Трудно искать былое. Между вехами жизни, нам известными, проходили годы и годы — неизученные, неведомые. Документы пока молчат. Статьи разбросаны по журналам.
А те, кто помнят, — уходят один за другим.
В журнале «Вопросы искусства» за 1922 год, номера 18, 20 и 22[738] статьи Пунина. Пунин — сам человек тяжелой судьбы и горького конца, а в те далекие годы он был видным искусствоведом, теоретиком левых течений. В поэме «Зангези» Пунин видит рассказ о драме истории, о тайных ее путях. Он пишет.
«Поэму Хлебникова нельзя понять прежде, чем не поймешь ее безумия».
…Я пою и безумствую!Я скачу и пляшу в ужасе[739].
Время Татлина и Хлебникова где-то еще впереди. И когда оно придет, не раз вспомнят об этих двух вечерах, иссушая мозг воспоминаниями того, что было.
«„Зангези“ не опыт стихосложения, не лаборатория речевых новообразований, не реалистическое построение о законах рока — это одна из самых синтетических бессюжетных мистерий нашего времени, какой-то громадный над нашим столетием нависший платок, ткань. Хлебников — ткач. Смерть, война, революция, крушение западноевропейской науки, язык — материалы его станка. Никак нельзя иначе воспринимать его поэзию; нельзя и спрашивать, верны ли, научно ли обоснованы его законы времени, его теория корней. <…> [Да если бы даже они были глупо неверны] <…> то и тогда бы оставалось незыблемым их поэтическое значение» [740].

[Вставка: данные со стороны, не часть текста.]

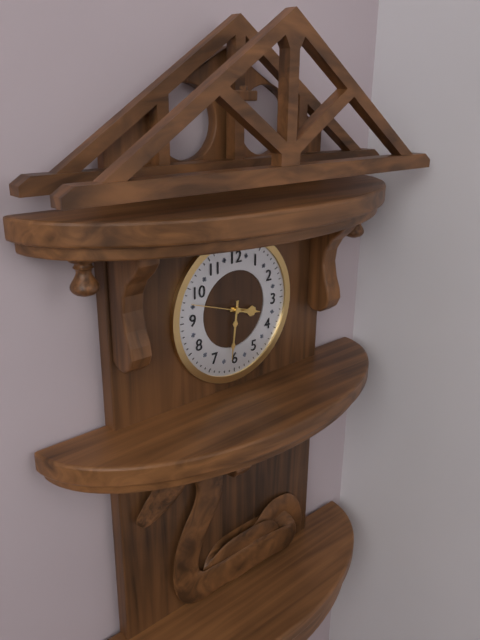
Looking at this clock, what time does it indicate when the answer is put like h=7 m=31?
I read h=3 m=31
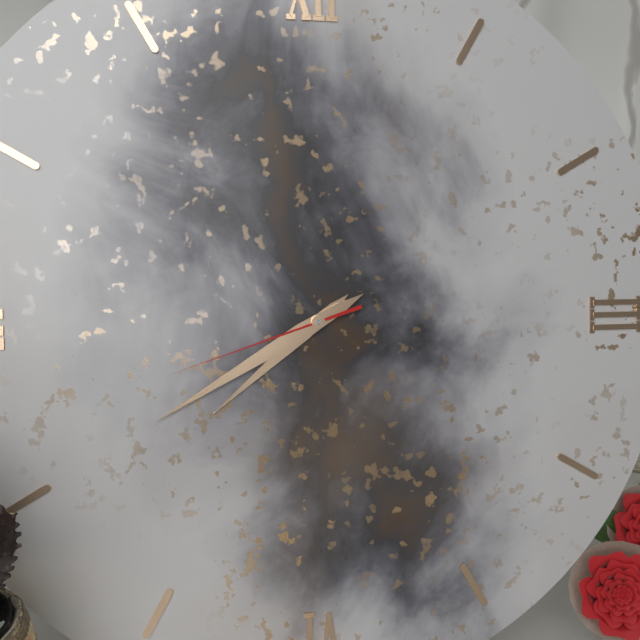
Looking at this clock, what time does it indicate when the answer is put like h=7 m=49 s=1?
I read h=7 m=40 s=42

Одинок и непонятен поэт, искавший диалектику исторических судеб. «Зангези» стала предсмертной поэмой, последним творением.
Чем дорог для нас, сегодняшних, Велимир Хлебников?

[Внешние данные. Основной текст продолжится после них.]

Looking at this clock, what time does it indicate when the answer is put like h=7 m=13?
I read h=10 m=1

Он поэт для поэтов, как его часто называют, — учитель поэтов. Он поэт-пророк, поэт-провидец.
Хлебников любил изречения тысячелетней давности, слова китайского поэта-философа эпохи Сун[741]. «Для того чтобы преуспеть в поэзии, — надо менее всего заниматься собственно поэзией».
В «струнах времени» возрождается Хлебниковым древняя идея пифагорейцев о сопряженности исторических судеб с мистикой числа.
Три столетия и семнадцать лет между началом взлета и началом спада исторических волн[742].
Святая отрешенность и беззащитность поднимают Хлебникова над повседневностью.
Будут иные времена и иные свершения, но поэта, чей образ стал символом вечного стремления человека к неведомому, быть может невыразимому словом, такого поэта не будет более никогда.
Хлебников не пережил ни своей эпохи, ни своей славы.
И когда он нашел свою смерть — легенда нашла его.
Его судьба — судьба поколений.
К поэме «Зангези» предпослано предисловие, которое говорит о понимании поэтом диалектики творческого процесса, осознании им своего творческого замысла. Оно во многом близко представлениям Филонова о законах творчества.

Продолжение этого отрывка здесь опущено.